Claudio Saunt, Regents’ Professor and Russell Professor of American History in the Franklin College of Arts and Sciences, has been awarded a 2022 Fellowship by the John Simon Guggenheim Memorial Foundation. Saunt is one of 180 artists, writers, scholars, and scientists honored across 51 fields.
Guggenheim Fellowships are intended for individuals who have already demonstrated exceptional capacity for productive scholarship or exceptional creative ability in the arts.
Saunt is widely recognized as one of the nation’s foremost scholars of Native American history and a pioneer in the field of digital history. He is the author of four books that have been received with widespread acclaim, both within and beyond the scholarly community. His most recent book, “Unworthy Republic: The Dispossession of Native Americans and the Road to Indian Territory” (W.W. Norton, 2020), was a finalist for the National Book Award and is the winner of the Bancroft Prize in American History, the Robert F. Kennedy Book Award and the Ridenhour Prize. “Unworthy Republic” was also a New York Times critics’ top book of 2020 and a Washington Post top 10 book of 2020. His previous book, “West of the Revolution: An Uncommon History of 1776″ (WW Norton, 2014), was shortlisted for the Cundill Prize in Historical Literature and earned the Harry M. Ward Prize for the best book on the American Revolution.

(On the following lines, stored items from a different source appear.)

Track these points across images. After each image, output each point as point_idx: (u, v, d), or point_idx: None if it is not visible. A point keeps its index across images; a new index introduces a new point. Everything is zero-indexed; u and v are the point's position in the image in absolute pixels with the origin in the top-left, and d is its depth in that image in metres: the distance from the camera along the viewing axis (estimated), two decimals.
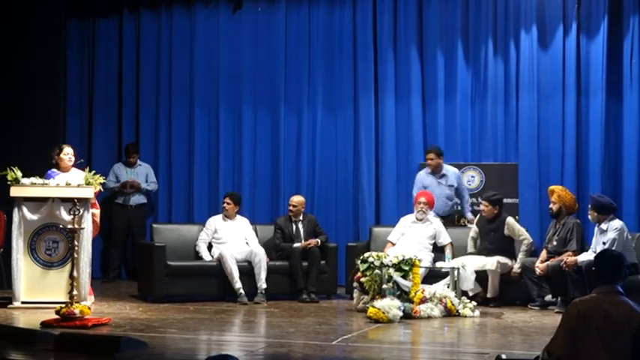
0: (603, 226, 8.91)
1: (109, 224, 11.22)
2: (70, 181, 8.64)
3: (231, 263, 9.51)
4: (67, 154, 9.06)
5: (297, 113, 11.59)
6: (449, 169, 10.40)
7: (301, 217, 10.15)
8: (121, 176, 11.44)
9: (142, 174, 11.53)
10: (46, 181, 8.67)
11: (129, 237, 11.56)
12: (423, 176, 10.39)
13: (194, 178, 11.75)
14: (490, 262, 9.28)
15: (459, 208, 10.51)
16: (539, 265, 9.09)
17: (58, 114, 11.41)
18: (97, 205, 9.04)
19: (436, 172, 10.33)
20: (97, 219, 8.96)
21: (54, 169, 8.99)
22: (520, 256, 9.43)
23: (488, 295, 9.27)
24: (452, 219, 10.50)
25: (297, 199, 10.25)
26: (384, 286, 8.52)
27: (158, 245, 9.54)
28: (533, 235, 10.13)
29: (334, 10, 11.51)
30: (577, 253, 9.01)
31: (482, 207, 9.79)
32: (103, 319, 7.69)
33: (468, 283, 9.04)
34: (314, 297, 9.60)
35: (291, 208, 10.13)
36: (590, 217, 9.07)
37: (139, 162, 11.58)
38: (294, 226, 10.11)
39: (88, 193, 8.59)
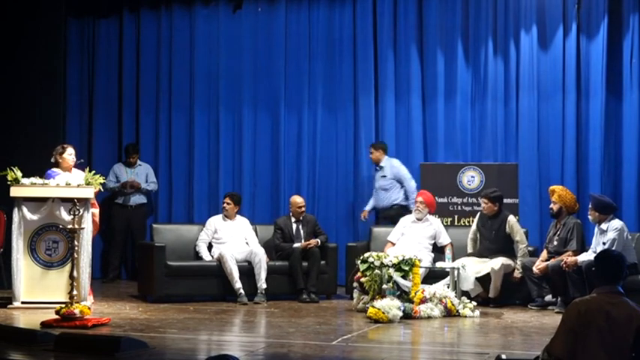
0: (603, 226, 8.90)
1: (109, 224, 11.24)
2: (71, 181, 8.63)
3: (231, 263, 9.51)
4: (71, 154, 9.04)
5: (297, 113, 11.59)
6: (386, 161, 10.65)
7: (301, 217, 10.14)
8: (121, 176, 11.43)
9: (142, 174, 11.53)
10: (46, 181, 8.66)
11: (129, 237, 11.56)
12: (374, 173, 10.78)
13: (194, 178, 11.75)
14: (495, 264, 9.25)
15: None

Saunt’s Fellowship project, “The Land Beneath Our Feet,” maps in depth and detail the Cherokee families who lost their homes in the Southeast in the 1830s, creating a virtual representation of the Cherokee Nation just before the United States drove its sixteen thousand citizens off their farms and across the Mississippi River. It relies on a unique set of records, produced by the federal government, that make the Cherokees perhaps the best-documented people in the entire world in the 1830s.
“It’s an honor to be included among the Guggenheim Fellows this year and especially to join other scholars and artists whose work I’ve long admired,” Saunt said.
Saunt’s digital humanities scholarship includes the Invasion of America project, which maps every treaty and executive order between 1776 and 1887 to illustrate the incremental process by which of the U.S. government seized over 1.5 billion acres from indigenous people. It has been featured in media outlets such as The New York Times and Washington Post, museum exhibitions that include the Smithsonian’s National Museum of the American Indian, and the ConnectED initiative of the White House.
2022 is the second consecutive and third recent year in which a faculty member in the Franklin College department of history has been awarded a Guggenheim Fellowship. Cindy Hahamovitch, B. Phinizy Spalding Distinguished Professor of Southern History, was a 2021 Fellow and Scott Nelson, Georgia Athletic Association Professor, was a member of the 2019 class.